This plugin has to be installed to all instances/servers from which you plan to gather logs. It will send logs to the Loki server (defined in the current repo as a docker-compose service).
docker plugin \
install grafana/loki-docker-driver:2.9.2 \
--alias loki \
--grant-all-permissions
Each Docker app has to be configured with a new log driver utilizing the plugin that was just installed:
docker run \
--log-driver=loki \
--log-opt loki-url="https://<user_id>:<password>@logs-us-west1.grafana.net/loki/api/v1/push" \
--log-opt loki-retries=5 \
--log-opt loki-batch-size=400 \
your-name/your-image
Log driver can also be specified in the docker-compose.yml
file:
version: "3.7"
services:
logger:
image: your-name/your-image
logging:
driver: loki
options:
loki-url: "https://<user_id>:<password>@logs-prod-us-central1.grafana.net/loki/api/v1/push"
This step is only needed if you plan to run Grafana as a secured HTTPS web app (either directly or with a reverse proxy like Nginx).
# AWS credentials to modify Route 53 entries
# (IAM policy described in the docs)
AWS_ACCESS_KEY_ID=
AWS_SECRET_ACCESS_KEY=
# domain name to generate certificates for
SSL_DOMAIN_NAME=
Execute the script (it will read variables from the .env
file):
bash ./generate-ssl-certificates.sh
Currently, this script is configured to work with Route 53 DNS provider only, more providers can be added in the future.
There are multiple ways to run this configuration. Grafana, Loki and optionally Nginx will be executed in detached (background) mode.
# this mode is default so the main entry script can be executed simply as:
bash ./run.sh
# or you can specify the mode as well:
bash ./run.sh --mode=grafana-http
Certificates are required for this mode.
Be sure to generate them first using the generate-ssl-certificates.sh
script.
Grafana service container will be running as a root
user (not recommended,
but that's how it can access the certificate files). If it's not feasible,
try running with Nginx as a reverse proxy.

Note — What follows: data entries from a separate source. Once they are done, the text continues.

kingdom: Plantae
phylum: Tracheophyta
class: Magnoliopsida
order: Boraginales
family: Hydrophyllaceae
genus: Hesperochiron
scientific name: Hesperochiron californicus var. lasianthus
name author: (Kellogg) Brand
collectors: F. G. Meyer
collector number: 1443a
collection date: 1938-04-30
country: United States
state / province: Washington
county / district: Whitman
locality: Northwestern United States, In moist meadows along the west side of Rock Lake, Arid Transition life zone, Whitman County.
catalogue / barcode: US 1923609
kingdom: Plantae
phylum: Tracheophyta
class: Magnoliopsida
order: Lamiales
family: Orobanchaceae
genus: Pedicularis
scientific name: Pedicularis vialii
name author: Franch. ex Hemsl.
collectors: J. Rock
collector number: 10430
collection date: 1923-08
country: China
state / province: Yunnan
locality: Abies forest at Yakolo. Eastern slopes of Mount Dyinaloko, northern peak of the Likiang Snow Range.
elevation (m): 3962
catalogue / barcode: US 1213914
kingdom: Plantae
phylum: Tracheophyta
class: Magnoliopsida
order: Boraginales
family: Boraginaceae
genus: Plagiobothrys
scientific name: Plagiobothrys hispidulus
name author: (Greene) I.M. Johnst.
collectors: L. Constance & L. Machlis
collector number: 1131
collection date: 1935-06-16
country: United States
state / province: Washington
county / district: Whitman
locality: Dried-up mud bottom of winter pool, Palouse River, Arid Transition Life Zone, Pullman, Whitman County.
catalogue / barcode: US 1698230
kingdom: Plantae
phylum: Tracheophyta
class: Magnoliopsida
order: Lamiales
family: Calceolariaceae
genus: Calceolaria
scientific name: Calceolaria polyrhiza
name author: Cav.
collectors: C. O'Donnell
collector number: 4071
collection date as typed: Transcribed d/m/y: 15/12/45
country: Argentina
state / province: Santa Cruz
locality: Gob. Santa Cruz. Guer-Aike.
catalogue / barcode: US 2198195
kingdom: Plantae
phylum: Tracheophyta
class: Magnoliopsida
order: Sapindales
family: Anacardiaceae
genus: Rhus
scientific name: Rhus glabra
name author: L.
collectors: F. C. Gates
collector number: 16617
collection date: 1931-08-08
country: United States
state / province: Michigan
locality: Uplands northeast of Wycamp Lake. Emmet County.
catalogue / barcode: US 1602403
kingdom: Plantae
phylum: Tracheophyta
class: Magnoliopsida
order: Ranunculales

bash ./run.sh --mode=grafana-https
Certificates are required here as well.
bash ./run.sh --mode=nginx-https
Certificates are required here as well.
They will be copied to this path: /etc/ssl/live/${SSL_DOMAIN_NAME}
(it will be automatically created).
The generated virtual host config file will be copied to the directory
specified in the NGINX_EXTERNAL_FOLDER
variable which defaults to
/etc/nginx/conf.d
. It can also be set to /etc/nginx/sites-enabled
if
that's how your Nginx is configured.